Eventually, I got to a point where I could accept it. It’s just part of who I am. Often I refer to my Narcolepsy and cataplexy as if they are an entity within me. It helped me to redirect the anger and hurt I had directed at myself to the issue itself. This has greatly helped my self esteem. Now, when I have to nap or when I collapse, I point the frustration at narcolepsy and cataplexy instead of feeling bad about myself. Counseling helped with that as well.
suffer from live with a disability, accepting it is the most important step to learning to love life again.
Dating and Socializing with Disabilities
One thing that is great these days is that there is information everywhere about disabilities. They aren’t life ending and it doesn’t mean someone is ‘less than,’ and while it never has, I love that the stigma is being lessened somewhat. There are an entire sites dedicated to deaf dating, disability dating, and even a youtube channel dedicated to the topic! I love that the stigmas are being broken!
Unfortunately, they have yet to be completely shattered so here’s the important stuff to know, whether you have narcolepsy, another disability or just know someone who does. This is for you.
- We don’t have to announce our issues, nor do we necessarily want to go in depth about it. I get that others are curious, but if you aren’t comfortable or just don’t want to talk about it, I recommend going with a brush off of the topic such as ‘ya know, it’s just my life.’
- If your disability is triggered by things (like my cataplexy), choose environments that won’t cause stimulation
- Nothing says you have to stay in relationships where you and your challenges are not accepted. Jokes going to far even after you’ve expressed your discomfort? Walk away and move on. You are worth it.
- Establish and stick to your schedule. In example, my friends know that there are times when we are hanging out that I have to go nap. They aren’t negative, they just find something to keep themselves busy while I take a 15 minute nap.
- Don’t be afraid to step out of your comfort zone. If it isn’t working out in the new place, when you are with understanding people, you can let them know you need to leave, that is absolutely okay!

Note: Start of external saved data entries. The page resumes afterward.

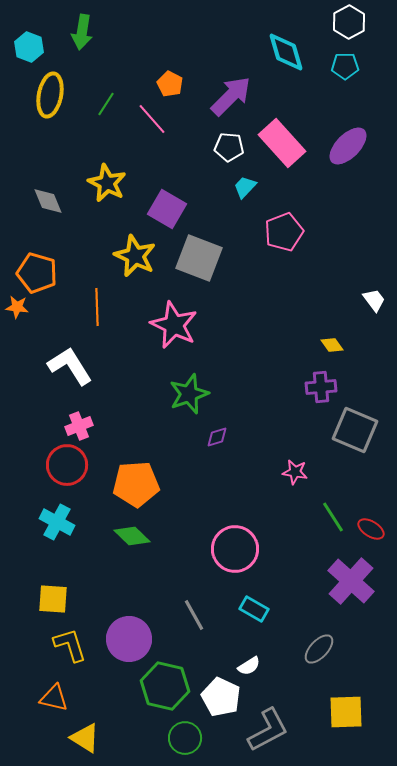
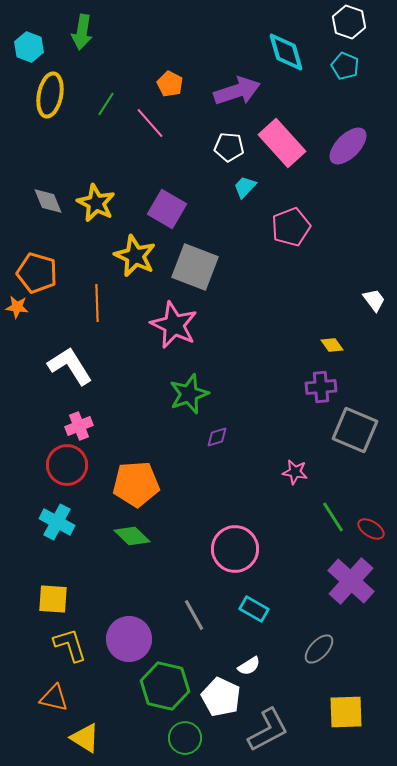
white hexagon at (349, 22): rotated 12 degrees counterclockwise
cyan pentagon at (345, 66): rotated 24 degrees clockwise
purple arrow at (231, 96): moved 6 px right, 5 px up; rotated 27 degrees clockwise
pink line at (152, 119): moved 2 px left, 4 px down
yellow star at (107, 183): moved 11 px left, 20 px down
pink pentagon at (284, 232): moved 7 px right, 5 px up
gray square at (199, 258): moved 4 px left, 9 px down
orange line at (97, 307): moved 4 px up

I’d love to hear your thoughts!
If you’d like to hear more about this topic, let me know in the comments!
2 thoughts on “Narcolepsy: How to Navigate Life and Love”
Oh my gosh first of all ((((hugs) your story sounded like me but not quite the same. I am ALWAYS exhausted not fatigued but my soul is just done. I have been complaining to doctors for years and they have tried me in different meds including Ambien (because I sleep for crap at night). Finally a dr sent me for a sleep study (an in home one) and it was discovered I have Obstructive Sleep Apnea. Side note people with sleep apnea should never take sleep medicine. So I happily started using a CPAP thinking I would be cured. Well I am still exhausted during the day and now using the CPAP has caused other issues. My psychiatrist started me on Provigil to help with my depression medication and suddenly I was awake during the day. I wasn’t wanting to nap (which I don’t do on purpose or for pleasure). I was actually able to stay awake for the whole day. I had to stop that medication because my insurance didn’t cover it. I have also been seen by a neurologist because they thought I might have MS. I don’t have enough of the symptoms to qualify for an MS diagnosis. So for now I use my CPAP at night and struggle to stay awake during the day.
Oh, Heather! I totally relate! I definitely recommend finding someone who specializes in sleep medicine. The narcolepsy diagnosis depends (I guess) on how you go through the sleep cycles and how long it takes. I get to the third stage of R.E.M. in less than 45 seconds which is supposed to take 45 minutes to an hour and a half. Be careful with provigil though, it cause heart palpitations for me and they’ve never went away. I was later diagnosed with sleep apnea as well and have a CPAP. At this point, my neurologist has me on a very strong sleep medicine that forces my brain to go through the cycles properly, in turn going through the sleep cycles helps with the cataplexy. It’s not perfect and I’m still fatigued constantly, but it’s definitely an improvement. I hope you’ll come back and keep in touch!